The researchers looked at the academic transcripts of high school graduates from 1998 to 2016, and found the average grade point average (GPA) rose from 3.27 to 3.38. The average SAT score, however, declined.

Additionally, data published in April from the National Center for Education Statistics (NCES) finds that the average public high school graduation rate in the U.S. is above 83 percent, though only 56 percent of college students graduate with a bachelor’s degree within six years, and only 29 percent who enter two-year community colleges earn an associate’s degree within three years, according to a study by the Harvard Graduate School of Education.

The current study, however, is the first to examine high school GPA with SAT scores. Past research has focused on the relationship between GPA and the National Assessment of Educational Progress (NAEP) – also known as the Nation’s Report Card.

As Breitbart News reported in April of 2016, only about 37 percent of U.S. 12th- graders are prepared for college-level coursework in mathematics and in reading, according to the 2015 NAEP results.

Stuart Rojstaczer, formerly of Duke University and founder of GradeInflation.com, notes on his website that he has been examining the trend of grade inflation since 2003 when he wrote in an op-ed at the Washington Post:

A’s are common as dirt in universities nowadays because it’s almost impossible for a professor to grade honestly. If I sprinkle my classroom with the C’s some students deserve, my class will suffer from declining enrollments in future years. In the marketplace mentality of higher education, low enrollments are taken as a sign of poor-quality instruction. I don’t have any interest in being known as a failure.

Parents and students want high grades. Given that students are consumers of an educational product for which they pay dearly, I am expected to cater to their desires not just to be educated well but to receive a positive reward for their enrollment. So I don’t give C’s anymore, and neither do most of my colleagues. And I can easily imagine a time when I’ll say the same thing about B’s.

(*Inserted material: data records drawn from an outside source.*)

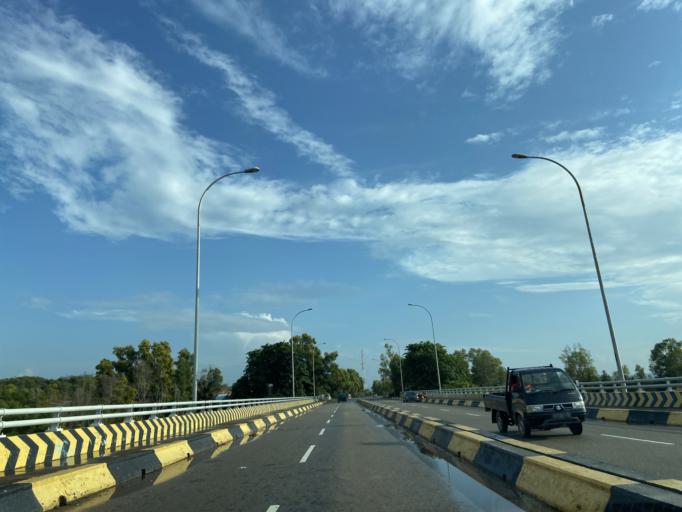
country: SG
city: Singapore
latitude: 0.9679
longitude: 104.0553
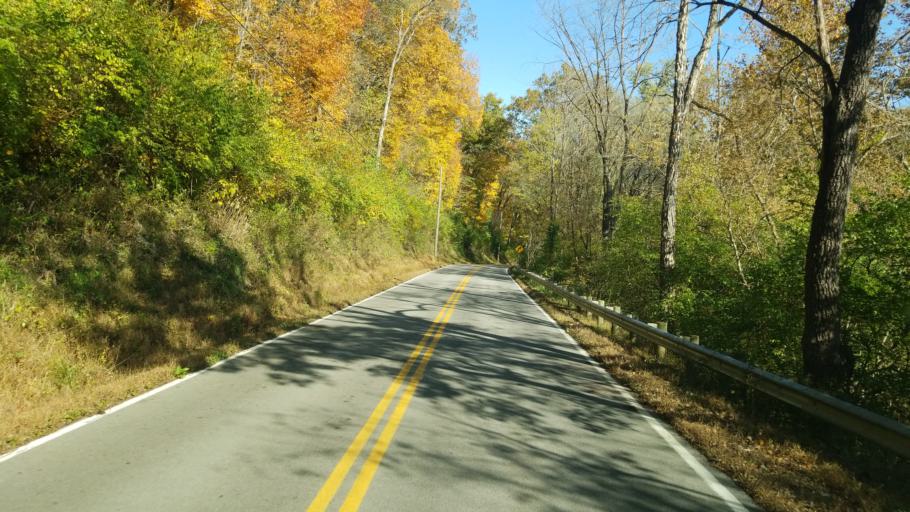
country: US
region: Ohio
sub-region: Warren County
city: Morrow
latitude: 39.3635
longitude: -84.1111
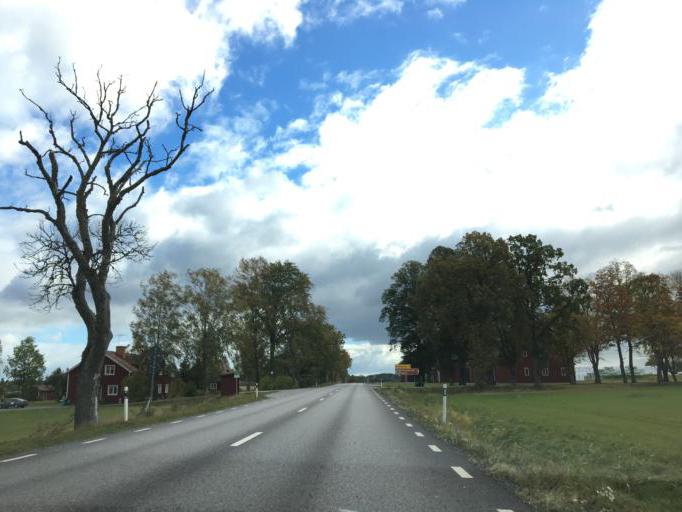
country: SE
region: Soedermanland
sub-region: Katrineholms Kommun
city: Katrineholm
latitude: 58.9441
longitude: 16.3884
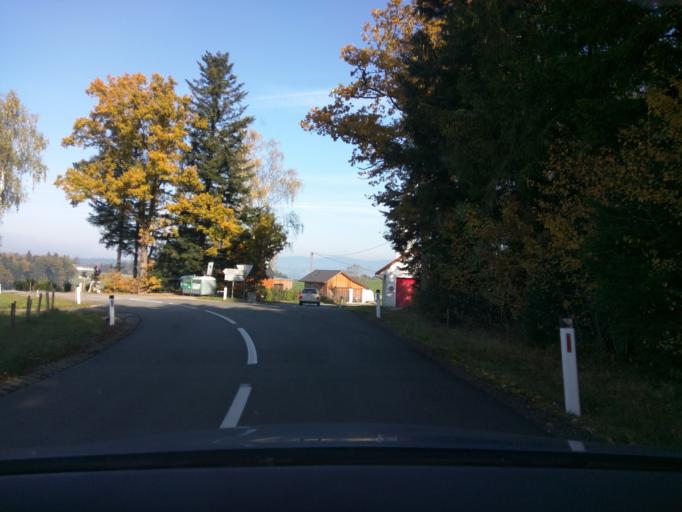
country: DE
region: Bavaria
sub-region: Lower Bavaria
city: Thyrnau
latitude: 48.5316
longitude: 13.5286
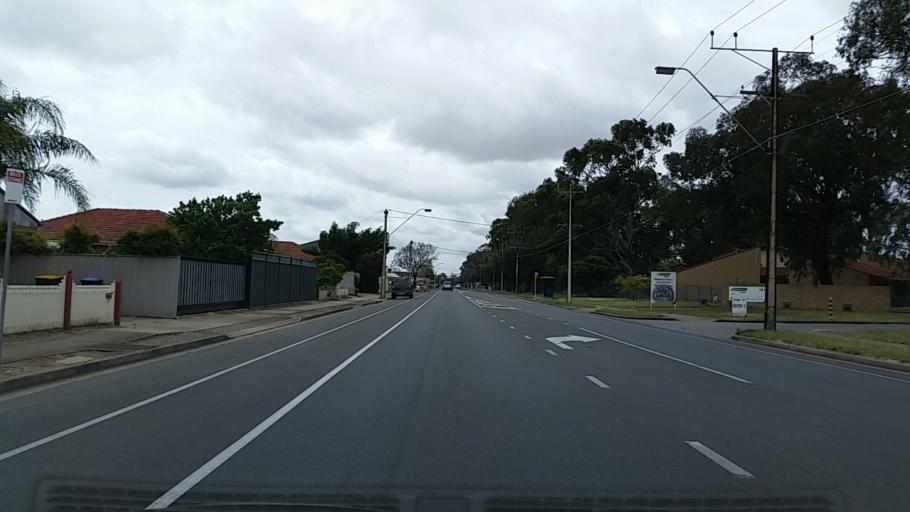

Rojstaczer says that, until the Viet Name war, C was the most common grade in colleges and universities. He writes on his website:

Faculty attitudes about teaching and grading underwent a profound shift that coincided with the Vietnam War.  Many professors, certainly not all or even a majority, became convinced that grades were not a useful tool for motivation, were not a valid means of evaluation and created a harmful authoritarian environment for learning.  Added to this shift was a real-life exigency. In the 1960s, full-time male college students were exempt from the military draft. If a male college student flunked out, chances were that he would end up as a soldier in the Vietnam War, a highly unpopular conflict on a deadly battlefield. Partly in response to changing attitudes about the nature of teaching and partly to ensure that male students maintained their full-time status, grades rose rapidly. When the war ended so did the rise in grades. Perhaps the attitude shift of many professors toward grading needed the political impetus of an unpopular war to change grading practices across all departments and campuses. I call this period the Vietnam era of grade inflation.

Rojstaczer states that grades began to rise again in the 1980s, when students and parents began to be seen as “consumers” of education:

By the late 1980s, GPA’s were rising at a rate of 0.1 points per decade (see top chart), a rate 1/4 of that experienced during the Vietnam era (the pace was so slow that until the 2000s it wasn’t entirely clear that it was a national phenomenon).  A’s were going up by about five to six percentage points per decade.  During that time, there was something else new under the sun on college campuses.  A new ethos had developed among college leaders.  Students were no longer thought of as acolytes searching for knowledge.  Instead they were customers.  Phrases like “success rates” began to become buzz phrases among academic administrators.

“Grades are a bit like currency, so it’s not surprising that there is a tendency for grades to inflate over time,” Rojstaczer told USA Today in June. “But students are inclined to not take school seriously when they know they can get a B or better with little or no work.”